* [Supplied records]:
= = =

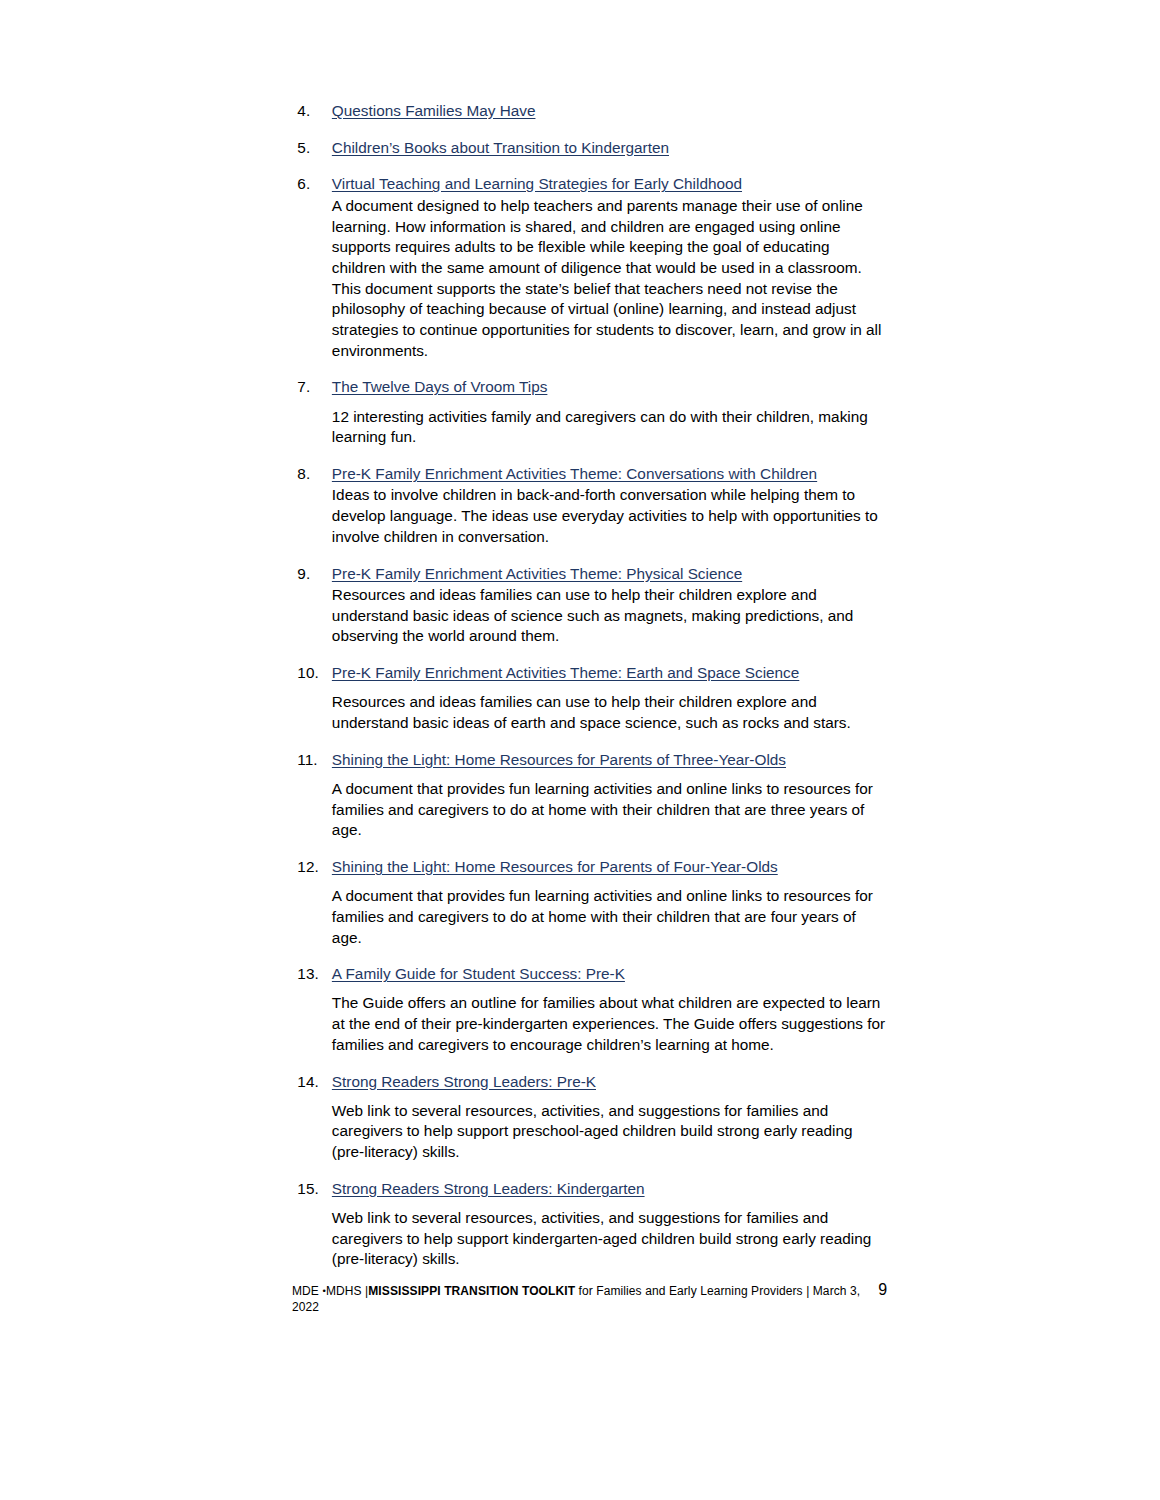4. Questions Families May Have
5. Children’s Books about Transition to Kindergarten
6. Virtual Teaching and Learning Strategies for Early Childhood A document designed to help teachers and parents manage their use of online learning. How information is shared, and children are engaged using online supports requires adults to be flexible while keeping the goal of educating children with the same amount of diligence that would be used in a classroom. This document supports the state’s belief that teachers need not revise the philosophy of teaching because of virtual (online) learning, and instead adjust strategies to continue opportunities for students to discover, learn, and grow in all environments.
7. The Twelve Days of Vroom Tips 12 interesting activities family and caregivers can do with their children, making learning fun.
8. Pre-K Family Enrichment Activities Theme: Conversations with Children Ideas to involve children in back-and-forth conversation while helping them to develop language. The ideas use everyday activities to help with opportunities to involve children in conversation.
9. Pre-K Family Enrichment Activities Theme: Physical Science Resources and ideas families can use to help their children explore and understand basic ideas of science such as magnets, making predictions, and observing the world around them.
10. Pre-K Family Enrichment Activities Theme: Earth and Space Science Resources and ideas families can use to help their children explore and understand basic ideas of earth and space science, such as rocks and stars.
11. Shining the Light: Home Resources for Parents of Three-Year-Olds A document that provides fun learning activities and online links to resources for families and caregivers to do at home with their children that are three years of age.
12. Shining the Light: Home Resources for Parents of Four-Year-Olds A document that provides fun learning activities and online links to resources for families and caregivers to do at home with their children that are four years of age.
13. A Family Guide for Student Success: Pre-K The Guide offers an outline for families about what children are expected to learn at the end of their pre-kindergarten experiences. The Guide offers suggestions for families and caregivers to encourage children’s learning at home.
14. Strong Readers Strong Leaders: Pre-K Web link to several resources, activities, and suggestions for families and caregivers to help support preschool-aged children build strong early reading (pre-literacy) skills.
15. Strong Readers Strong Leaders: Kindergarten Web link to several resources, activities, and suggestions for families and caregivers to help support kindergarten-aged children build strong early reading (pre-literacy) skills.
MDE •MDHS |MISSISSIPPI TRANSITION TOOLKIT for Families and Early Learning Providers | March 3, 2022
9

= = =

* [What the task requires]: Going back to the entries above, set down exactly the lines that begin at the one with "7. The Twelve" and end at the one with "10. Pre-K Family", both included, and nothing else.

* [Exercise answer]:
7. The Twelve Days of Vroom Tips 12 interesting activities family and caregivers can do with their children, making learning fun.
8. Pre-K Family Enrichment Activities Theme: Conversations with Children Ideas to involve children in back-and-forth conversation while helping them to develop language. The ideas use everyday activities to help with opportunities to involve children in conversation.
9. Pre-K Family Enrichment Activities Theme: Physical Science Resources and ideas families can use to help their children explore and understand basic ideas of science such as magnets, making predictions, and observing the world around them.
10. Pre-K Family Enrichment Activities Theme: Earth and Space Science Resources and ideas families can use to help their children explore and understand basic ideas of earth and space science, such as rocks and stars.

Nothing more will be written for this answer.